We should not fear Chinese patriotism because of this. Rather, we should note that while the hate speech of the more extreme Han chauvinists is worrying, it nonetheless remains largely rhetorical and ephemeral. It would be more productive for us to reflect on the complex asymmetries that have shaped and continue to shape the relations between China and the West. This would help us acquire a keener sense of why such historical injustices as coerced trade concessions, the Opium Wars and the Treaty of Versailles are kept alive in Chinese public discourse. This collective remembrance of historical injustices is much the same sentiment the incumbent American president attempted to articulate, namely “Fool me once shame on you, fool me twice shame on me.”
In Worrying about China I argue that the present trend in contemporary Chinese thought reflects a similar sentiment, “Because we have been othered, we must now learn once more how to be ourselves”. Consequently, as China rises to become a twenty-first century superpower, it is the synthesizing idea of salvaging the traditional Chinese past alongside a mastery of Western techniques of theorizing that excites and animates prominent Chinese thinkers. Thus while their destiny-inspired discourse remains oriented toward achieving China’s civilizational perfection, it is nonetheless also deeply cosmopolitan.

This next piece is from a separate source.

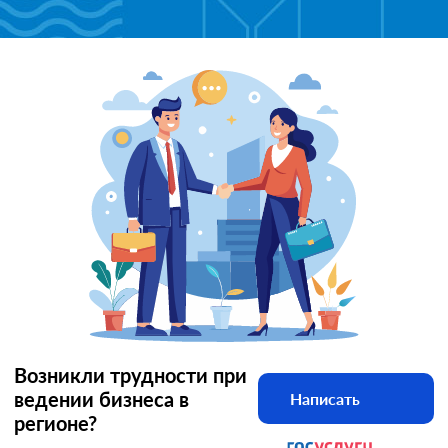
Возникли трудности при
ведении бизнеса в
Написать
регионе?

This cosmopolitanism, amply demonstrated in the impressive familiarity of Chinese intellectuals with an extensive range of contemporary Western ideas, bodes well not only for contemporary Chinese culture but for us all. We would do well to also remember that China’s public intellectuals, despite their comparative lack of freedom of speech, still command an authority and social relevance that exceeds the role of public intellectuals in the West today. Thus, rather than worry about Chinese patriotism, we might want to reflect on the kind of hospitality we are prepared to accord Chinese ideas, while reminding ourselves that educated Chinese have long accorded hospitality to Western ones.